At school that Friday, she spent her entire day composing. The contents of that letter were mostly lost to time, but she remembered explaining how dear he was to her, how much she loved him, and how she couldn’t believe she was so lucky that they had somehow ended up in the same continent, country, and small town, in the same high school, born in the same wonderful age. How God must have planned for them to meet and fall in love. After going through three drafts, she carefully printed out the final version, folded it into a thick, tight triangle and taped it shut. She wrote 56 across blue notebook lines.
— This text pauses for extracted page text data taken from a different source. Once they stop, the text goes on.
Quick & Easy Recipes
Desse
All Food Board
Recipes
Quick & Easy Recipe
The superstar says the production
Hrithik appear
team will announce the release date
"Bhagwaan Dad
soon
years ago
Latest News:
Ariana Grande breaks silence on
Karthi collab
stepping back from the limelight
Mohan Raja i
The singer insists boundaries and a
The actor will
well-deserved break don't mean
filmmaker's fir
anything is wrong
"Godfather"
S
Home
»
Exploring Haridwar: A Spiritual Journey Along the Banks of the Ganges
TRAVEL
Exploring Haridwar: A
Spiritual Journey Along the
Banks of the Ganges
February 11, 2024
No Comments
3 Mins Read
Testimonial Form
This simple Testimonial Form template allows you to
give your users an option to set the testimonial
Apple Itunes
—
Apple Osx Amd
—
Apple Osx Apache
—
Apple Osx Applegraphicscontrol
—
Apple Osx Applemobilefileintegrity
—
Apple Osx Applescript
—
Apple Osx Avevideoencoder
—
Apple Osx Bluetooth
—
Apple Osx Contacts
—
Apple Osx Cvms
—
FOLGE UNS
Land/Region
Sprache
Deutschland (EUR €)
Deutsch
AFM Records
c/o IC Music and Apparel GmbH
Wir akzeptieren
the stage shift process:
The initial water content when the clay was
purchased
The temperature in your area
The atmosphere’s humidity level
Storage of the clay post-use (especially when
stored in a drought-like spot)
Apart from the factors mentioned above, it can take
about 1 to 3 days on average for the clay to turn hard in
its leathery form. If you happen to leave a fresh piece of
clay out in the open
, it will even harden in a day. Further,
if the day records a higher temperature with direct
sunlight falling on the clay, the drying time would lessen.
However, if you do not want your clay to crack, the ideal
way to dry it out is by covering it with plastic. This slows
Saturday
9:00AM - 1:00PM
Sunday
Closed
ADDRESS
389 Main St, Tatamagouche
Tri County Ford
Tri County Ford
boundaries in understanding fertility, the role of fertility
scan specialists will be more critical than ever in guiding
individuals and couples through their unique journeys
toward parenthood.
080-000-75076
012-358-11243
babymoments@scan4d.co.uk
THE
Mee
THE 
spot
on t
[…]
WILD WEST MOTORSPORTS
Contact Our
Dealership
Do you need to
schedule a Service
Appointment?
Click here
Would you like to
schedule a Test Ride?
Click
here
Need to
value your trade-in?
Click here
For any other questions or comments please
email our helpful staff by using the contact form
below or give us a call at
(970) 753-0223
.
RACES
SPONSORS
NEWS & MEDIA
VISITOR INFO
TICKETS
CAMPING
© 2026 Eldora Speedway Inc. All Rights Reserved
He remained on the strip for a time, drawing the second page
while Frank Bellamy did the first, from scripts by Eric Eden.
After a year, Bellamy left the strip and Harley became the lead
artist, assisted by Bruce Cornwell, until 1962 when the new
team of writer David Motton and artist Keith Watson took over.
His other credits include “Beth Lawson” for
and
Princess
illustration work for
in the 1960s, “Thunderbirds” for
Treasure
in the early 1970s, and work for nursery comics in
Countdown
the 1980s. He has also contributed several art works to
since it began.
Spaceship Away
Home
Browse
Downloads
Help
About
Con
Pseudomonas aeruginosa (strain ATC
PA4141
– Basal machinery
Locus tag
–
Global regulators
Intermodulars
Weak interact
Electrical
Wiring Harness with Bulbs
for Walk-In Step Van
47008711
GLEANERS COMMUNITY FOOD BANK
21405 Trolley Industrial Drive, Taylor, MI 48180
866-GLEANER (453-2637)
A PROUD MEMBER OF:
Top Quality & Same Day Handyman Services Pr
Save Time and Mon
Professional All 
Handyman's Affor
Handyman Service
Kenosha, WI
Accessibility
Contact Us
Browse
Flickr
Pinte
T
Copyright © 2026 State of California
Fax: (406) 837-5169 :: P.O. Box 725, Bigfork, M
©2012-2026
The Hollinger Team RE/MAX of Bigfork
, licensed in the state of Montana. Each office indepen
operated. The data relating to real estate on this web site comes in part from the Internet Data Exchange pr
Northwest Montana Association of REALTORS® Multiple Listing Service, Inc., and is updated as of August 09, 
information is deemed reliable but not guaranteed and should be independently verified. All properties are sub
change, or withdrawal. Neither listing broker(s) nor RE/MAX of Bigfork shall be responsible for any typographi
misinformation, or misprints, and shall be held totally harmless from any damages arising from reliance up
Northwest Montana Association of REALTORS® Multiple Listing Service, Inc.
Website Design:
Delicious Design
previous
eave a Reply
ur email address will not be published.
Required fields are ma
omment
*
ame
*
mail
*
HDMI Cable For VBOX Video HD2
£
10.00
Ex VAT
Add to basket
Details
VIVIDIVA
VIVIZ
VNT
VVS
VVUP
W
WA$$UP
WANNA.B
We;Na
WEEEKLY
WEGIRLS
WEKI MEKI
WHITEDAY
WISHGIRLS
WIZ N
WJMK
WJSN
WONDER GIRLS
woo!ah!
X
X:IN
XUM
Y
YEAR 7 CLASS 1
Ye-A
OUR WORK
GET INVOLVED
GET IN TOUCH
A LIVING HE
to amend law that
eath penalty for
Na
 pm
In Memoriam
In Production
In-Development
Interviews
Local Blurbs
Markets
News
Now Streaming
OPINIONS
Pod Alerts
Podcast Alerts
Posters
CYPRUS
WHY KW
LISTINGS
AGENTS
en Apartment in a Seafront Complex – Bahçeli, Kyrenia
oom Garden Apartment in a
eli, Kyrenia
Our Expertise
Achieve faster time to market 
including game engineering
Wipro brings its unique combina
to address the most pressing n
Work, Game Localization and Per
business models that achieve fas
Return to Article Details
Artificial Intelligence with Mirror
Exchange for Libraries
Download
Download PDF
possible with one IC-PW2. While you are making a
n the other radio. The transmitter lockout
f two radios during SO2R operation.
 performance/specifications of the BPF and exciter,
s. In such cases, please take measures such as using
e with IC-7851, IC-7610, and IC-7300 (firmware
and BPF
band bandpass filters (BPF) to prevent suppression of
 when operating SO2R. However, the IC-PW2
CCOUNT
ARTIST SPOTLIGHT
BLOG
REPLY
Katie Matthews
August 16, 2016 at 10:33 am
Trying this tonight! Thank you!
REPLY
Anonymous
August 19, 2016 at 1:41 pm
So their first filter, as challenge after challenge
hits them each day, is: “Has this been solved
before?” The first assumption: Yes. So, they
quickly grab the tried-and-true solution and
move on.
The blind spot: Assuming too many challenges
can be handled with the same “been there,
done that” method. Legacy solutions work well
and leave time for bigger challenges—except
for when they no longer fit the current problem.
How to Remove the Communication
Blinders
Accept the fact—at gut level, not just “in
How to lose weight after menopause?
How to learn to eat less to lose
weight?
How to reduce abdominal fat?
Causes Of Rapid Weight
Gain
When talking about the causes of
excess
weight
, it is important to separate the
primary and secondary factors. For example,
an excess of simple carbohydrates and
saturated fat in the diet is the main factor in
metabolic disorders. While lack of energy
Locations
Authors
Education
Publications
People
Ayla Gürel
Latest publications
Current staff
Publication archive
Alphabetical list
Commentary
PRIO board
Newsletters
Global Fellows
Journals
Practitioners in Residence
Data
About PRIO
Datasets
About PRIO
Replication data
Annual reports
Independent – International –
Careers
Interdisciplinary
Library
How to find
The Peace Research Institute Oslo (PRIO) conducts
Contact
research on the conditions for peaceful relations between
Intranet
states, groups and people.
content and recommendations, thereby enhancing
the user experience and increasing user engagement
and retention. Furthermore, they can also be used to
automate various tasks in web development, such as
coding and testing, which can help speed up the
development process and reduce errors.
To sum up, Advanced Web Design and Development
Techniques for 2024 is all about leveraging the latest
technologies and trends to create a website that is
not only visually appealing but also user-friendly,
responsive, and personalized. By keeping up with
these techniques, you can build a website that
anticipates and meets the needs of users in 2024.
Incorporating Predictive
The party was more than she had expected. Everyone she could think of from the senior and junior classes was there, along with many sophomores and a scattering of freshmen. Red Solo cups cluttered every surface of the Ostrowski house, a humble little bungalow at the end of a dirt lane, far enough from the neighbors that it was unlikely they’d be bothered. The music was headache inducing, vibrating out of a car stereo and subwoofer rigged together in a complicated knot of electrical cords. Ostrowski greeted 56 with a high five and a one-armed embrace. Strow greeted Tina with the back of his index finger grazing her cheek and a Solo cup of warm beer. She sipped it because she didn’t want to seem lame but planned to pour it down the toilet later. She’d always considered Ostrowski fairly gross. He was beefy, bordering on fat, with a shaved head and a little goatee overwhelmed by the pudge drooping from beneath his chin. His acne was total. Zits not only conquered his face, but you could see them through the hair on his skull, on his neck, even on the palms of his hands. She made her way into the dim recesses of the crowded living room, stood with her beer, pretending to be part of a conversation between a few juniors she barely knew. The loathed Jess Bealey was there, as were Matt Moore and Tony Wozniak. She recognized Kirk Strothers, the rat-tailed cretin who 56 had remained friends with even though Strothers had been expelled. He now sat on the couch in a daze, staring at Mackenzie Boylan’s chest. Tina knew many of the faces, but not the people. She kept smoothing parts of her outfit, picking threads and hairs from her black pants, pressing at a wrinkle in her top, tugging her jean jacket so that it fit correctly on her chest. She had an urge to check her makeup in her compact but resisted. She watched as 56 moved from room to room and thought about the compact wad of her note pressed into her back pocket.